■ REQUEST ■
Go through the lines below and retype each one exactly.

(Records excerpted from a collection)
------------------------------------------------------------------------
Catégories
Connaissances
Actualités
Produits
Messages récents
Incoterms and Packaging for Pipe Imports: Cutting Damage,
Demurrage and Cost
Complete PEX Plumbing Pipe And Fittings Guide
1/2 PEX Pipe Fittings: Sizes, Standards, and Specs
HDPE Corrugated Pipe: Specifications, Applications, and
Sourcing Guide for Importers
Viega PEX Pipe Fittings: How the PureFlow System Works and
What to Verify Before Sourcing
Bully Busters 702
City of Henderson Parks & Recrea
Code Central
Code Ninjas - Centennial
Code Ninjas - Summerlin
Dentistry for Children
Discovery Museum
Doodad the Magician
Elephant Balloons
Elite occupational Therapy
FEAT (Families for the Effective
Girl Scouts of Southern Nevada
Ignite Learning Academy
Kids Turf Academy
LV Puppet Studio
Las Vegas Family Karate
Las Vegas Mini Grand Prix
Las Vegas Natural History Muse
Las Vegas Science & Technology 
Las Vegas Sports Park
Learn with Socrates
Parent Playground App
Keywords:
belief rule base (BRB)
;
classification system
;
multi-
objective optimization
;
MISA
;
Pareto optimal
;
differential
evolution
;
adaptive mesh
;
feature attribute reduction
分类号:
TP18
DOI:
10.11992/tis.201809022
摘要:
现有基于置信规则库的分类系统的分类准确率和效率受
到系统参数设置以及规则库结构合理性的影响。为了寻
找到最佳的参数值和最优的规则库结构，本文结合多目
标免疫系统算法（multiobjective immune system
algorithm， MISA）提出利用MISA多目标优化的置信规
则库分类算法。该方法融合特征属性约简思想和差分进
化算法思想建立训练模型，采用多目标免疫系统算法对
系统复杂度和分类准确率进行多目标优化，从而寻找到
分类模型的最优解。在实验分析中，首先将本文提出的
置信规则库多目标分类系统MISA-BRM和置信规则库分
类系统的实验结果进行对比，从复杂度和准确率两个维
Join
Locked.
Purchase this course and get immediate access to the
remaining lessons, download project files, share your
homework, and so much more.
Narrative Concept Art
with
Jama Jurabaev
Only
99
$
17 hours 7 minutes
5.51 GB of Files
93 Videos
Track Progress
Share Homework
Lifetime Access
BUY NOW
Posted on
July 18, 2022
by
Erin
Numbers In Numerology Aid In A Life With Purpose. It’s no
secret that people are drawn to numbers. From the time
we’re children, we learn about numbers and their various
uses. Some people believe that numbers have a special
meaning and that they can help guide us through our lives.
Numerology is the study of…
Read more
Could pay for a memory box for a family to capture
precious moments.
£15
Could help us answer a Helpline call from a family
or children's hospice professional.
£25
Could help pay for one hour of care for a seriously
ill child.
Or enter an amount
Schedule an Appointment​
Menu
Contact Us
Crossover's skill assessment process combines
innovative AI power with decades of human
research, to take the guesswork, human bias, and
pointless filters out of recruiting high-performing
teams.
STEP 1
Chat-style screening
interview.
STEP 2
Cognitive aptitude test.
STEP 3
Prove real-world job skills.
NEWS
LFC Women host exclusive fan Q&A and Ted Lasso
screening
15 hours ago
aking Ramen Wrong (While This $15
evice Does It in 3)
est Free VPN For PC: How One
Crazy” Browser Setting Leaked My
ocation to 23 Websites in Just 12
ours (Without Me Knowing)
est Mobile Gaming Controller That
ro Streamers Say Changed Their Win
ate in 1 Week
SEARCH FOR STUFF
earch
------------------------------------------------------------------------
■ FINISHED EXERCISE ■
Catégories
Connaissances
Actualités
Produits
Messages récents
Incoterms and Packaging for Pipe Imports: Cutting Damage,
Demurrage and Cost
Complete PEX Plumbing Pipe And Fittings Guide
1/2 PEX Pipe Fittings: Sizes, Standards, and Specs
HDPE Corrugated Pipe: Specifications, Applications, and
Sourcing Guide for Importers
Viega PEX Pipe Fittings: How the PureFlow System Works and
What to Verify Before Sourcing
Bully Busters 702
City of Henderson Parks & Recrea
Code Central
Code Ninjas - Centennial
Code Ninjas - Summerlin
Dentistry for Children
Discovery Museum
Doodad the Magician
Elephant Balloons
Elite occupational Therapy
FEAT (Families for the Effective
Girl Scouts of Southern Nevada
Ignite Learning Academy
Kids Turf Academy
LV Puppet Studio
Las Vegas Family Karate
Las Vegas Mini Grand Prix
Las Vegas Natural History Muse
Las Vegas Science & Technology 
Las Vegas Sports Park
Learn with Socrates
Parent Playground App
Keywords:
belief rule base (BRB)
;
classification system
;
multi-
objective optimization
;
MISA
;
Pareto optimal
;
differential
evolution
;
adaptive mesh
;
feature attribute reduction
分类号:
TP18
DOI:
10.11992/tis.201809022
摘要:
现有基于置信规则库的分类系统的分类准确率和效率受
到系统参数设置以及规则库结构合理性的影响。为了寻
找到最佳的参数值和最优的规则库结构，本文结合多目
标免疫系统算法（multiobjective immune system
algorithm， MISA）提出利用MISA多目标优化的置信规
则库分类算法。该方法融合特征属性约简思想和差分进
化算法思想建立训练模型，采用多目标免疫系统算法对
系统复杂度和分类准确率进行多目标优化，从而寻找到
分类模型的最优解。在实验分析中，首先将本文提出的
置信规则库多目标分类系统MISA-BRM和置信规则库分
类系统的实验结果进行对比，从复杂度和准确率两个维
Join
Locked.
Purchase this course and get immediate access to the
remaining lessons, download project files, share your
homework, and so much more.
Narrative Concept Art
with
Jama Jurabaev
Only
99
$
17 hours 7 minutes
5.51 GB of Files
93 Videos
Track Progress
Share Homework
Lifetime Access
BUY NOW
Posted on
July 18, 2022
by
Erin
Numbers In Numerology Aid In A Life With Purpose. It’s no
secret that people are drawn to numbers. From the time
we’re children, we learn about numbers and their various
uses. Some people believe that numbers have a special
meaning and that they can help guide us through our lives.
Numerology is the study of…
Read more
Could pay for a memory box for a family to capture
precious moments.
£15
Could help us answer a Helpline call from a family
or children's hospice professional.
£25
Could help pay for one hour of care for a seriously
ill child.
Or enter an amount
Schedule an Appointment​
Menu
Contact Us
Crossover's skill assessment process combines
innovative AI power with decades of human
research, to take the guesswork, human bias, and
pointless filters out of recruiting high-performing
teams.
STEP 1
Chat-style screening
interview.
STEP 2
Cognitive aptitude test.
STEP 3
Prove real-world job skills.
NEWS
LFC Women host exclusive fan Q&A and Ted Lasso
screening
15 hours ago
aking Ramen Wrong (While This $15
evice Does It in 3)
est Free VPN For PC: How One
Crazy” Browser Setting Leaked My
ocation to 23 Websites in Just 12
ours (Without Me Knowing)
est Mobile Gaming Controller That
ro Streamers Say Changed Their Win
ate in 1 Week
SEARCH FOR STUFF
earch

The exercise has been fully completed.